Continuo não fazendo questão de entender tudo o que me dizem. Ficou claro, nesses anos, que quem quer se comunicar comigo, dá um jeito. Peço desculpas pelo Inglês ruim e faço ar blasé. Tornei-me solitária, por opção. Ao sair da zona de conforto em que eu vivia, percebi a minha eterna permissividade (que apenas abrandei após meu encontro com Dr. J.). Ao me retirar do meu velho mundo, me vi sozinha, fazendo tudo sozinha e descobrindo que, respirando devagar, pensando 'só hoje, só hoje', eu posso fazer o que precisa ser feito e eu posso também suportar a crueza da noção de que pouco todos podem fazer por nós; o que mais vejo são pedidos e cobranças. Forcei felicidade, amor e amizades enquanto vivia no Brasil. Eu sempre tive muito medo, de tudo, de andar nas ruas, de assaltos, da violência em geral. Não vivo no paraíso, as penitenciárias também existem e até pena de morte, mas eu me sinto mais segura aqui. Eles falam menos, eles conseguem se manter parados por longo tempo, eles possuem mais auto-controle.

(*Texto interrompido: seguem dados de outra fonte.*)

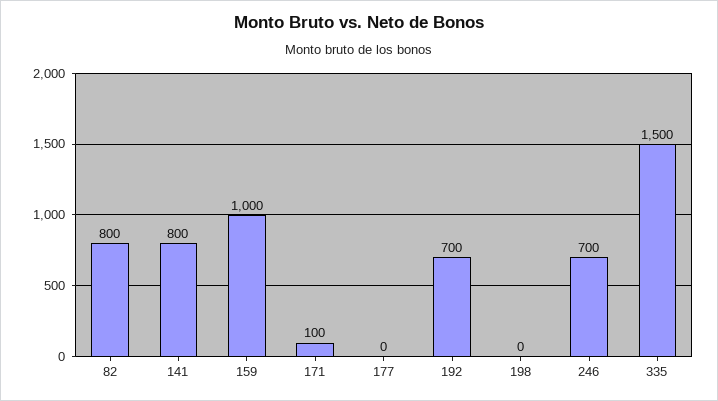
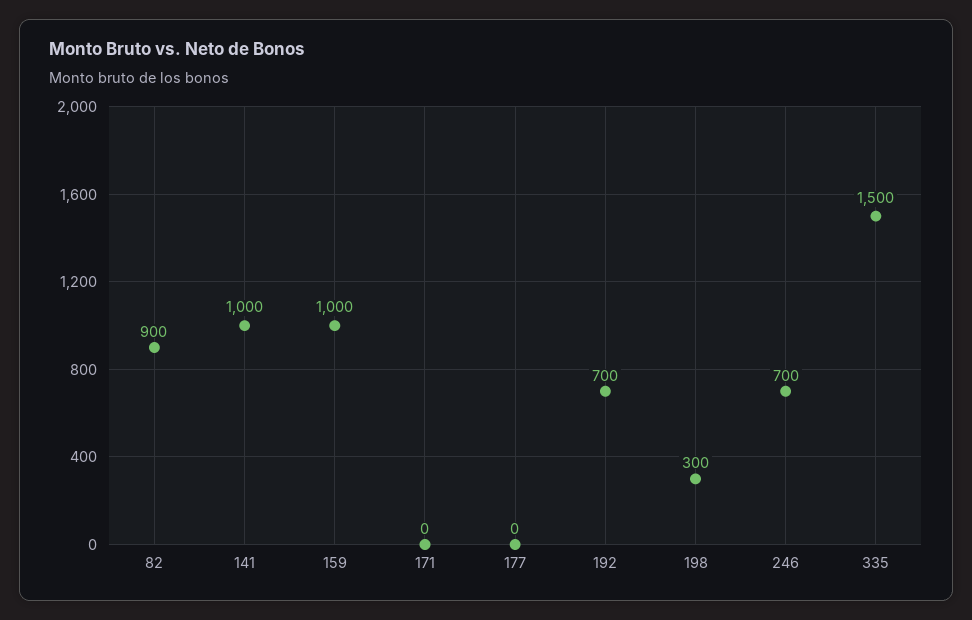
  {
-   "82": 800,
+   "82": 900,
-   "141": 800,
+   "141": 1000,
    "159": 1000,
-   "171": 100,
+   "171": 0,
    "177": 0,
    "192": 700,
-   "198": 0,
+   "198": 300,
    "246": 700,
    "335": 1500
  }

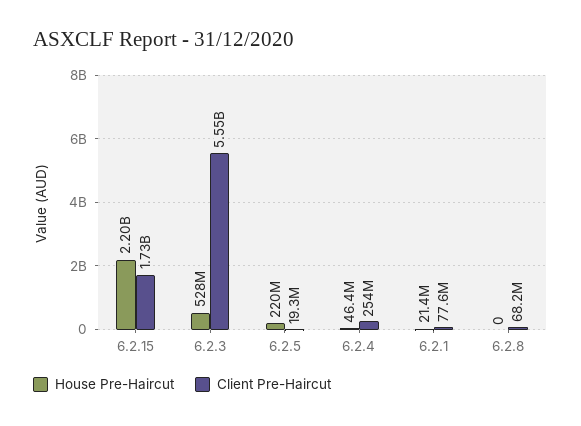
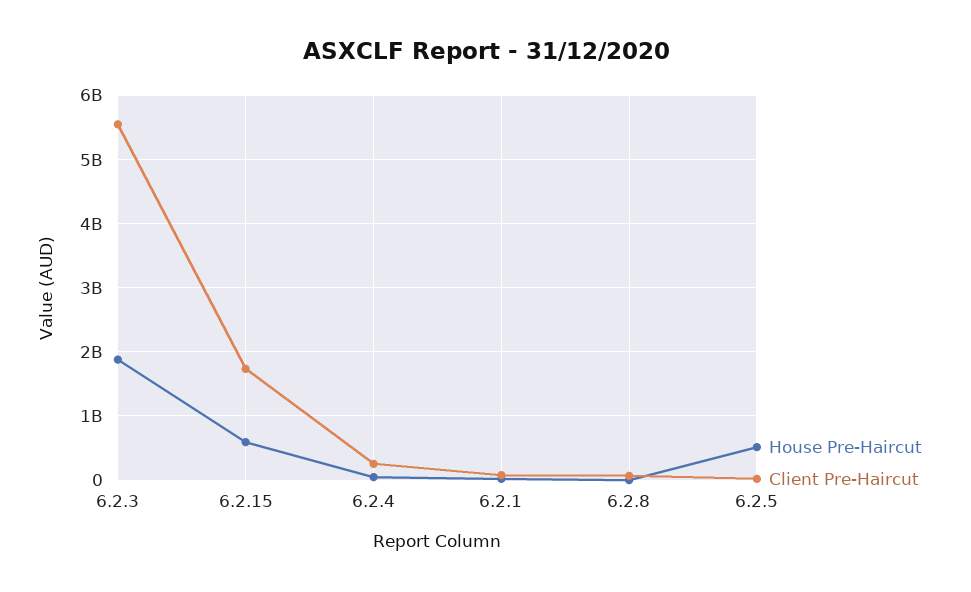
  {
    "House Pre-Haircut": {
-     "6.2.15": 2200000000,
+     "6.2.15": 600000000,
-     "6.2.3": 528000000,
+     "6.2.3": 1900000000,
-     "6.2.5": 220000000,
+     "6.2.5": 500000000,
      "6.2.4": 46400000,
      "6.2.1": 21400000,
      "6.2.8": 0
    },
    "Client Pre-Haircut": {
      "6.2.15": 1730000000,
      "6.2.3": 5550000000,
      "6.2.5": 19300000,
      "6.2.4": 254000000,
      "6.2.1": 77600000,
      "6.2.8": 68200000
    }
  }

Eu quis mudar e mudei. Porém, o processo é sempre muito mais complicado do que se espera. Hoje, estou só. Se eu ficar com preguiça, o cesto de roupa suja transborda, as lixeiras não são esvaziadas e a pia da cozinha transforma-se numa enorme torre de copos, pratos e panelas. Não posso ficar doente, senão meus filhos não vão à escola. Meu marido virou meu amigo e meus velhos amigos, inimigos, pois, vi na maioria deles o mal da inveja, e, então, não são meus amigos. A inveja não tem idioma, e eu posso perceber que Mrs. Guimarães incomoda por aqui, também. Parei de me preocupar por não ter muito tempo para todos, ao perceber que está todo mundo muito atento à sua própria agenda e conforto. Escrever, ah, escrever, algo que se firmou aqui na América, é, dos meus atos de resistência, o número um. Ando quieta, por prazer e resguardo. Escondo no banheiro do meu quarto, escondo no sofá da sala, passei a sofrer de intolerância auditiva, parei de pedir um espaço, agora, eu empurro, e sou feliz. Da mesma forma que não preciso dar ouvido a muito do que me dizem em Inglês, também não preciso em Português.


Há quatro anos, eu chegava na América bem na hora da posse do Presidente Obama. Hoje, ele novamente está no poder e eu inicio um texto: sou Mrs. Guimarães, meu nome é o do meu pai. Estou casada, tenho dois filhos, vivo um dia de cada vez. Pouco sei do amanhã, talvez eu alcance os jardins da Babilônia, talvez, não. Esse jardim está em qualquer lugar para ser encontrado, e parece não haver traço marcado no mapa.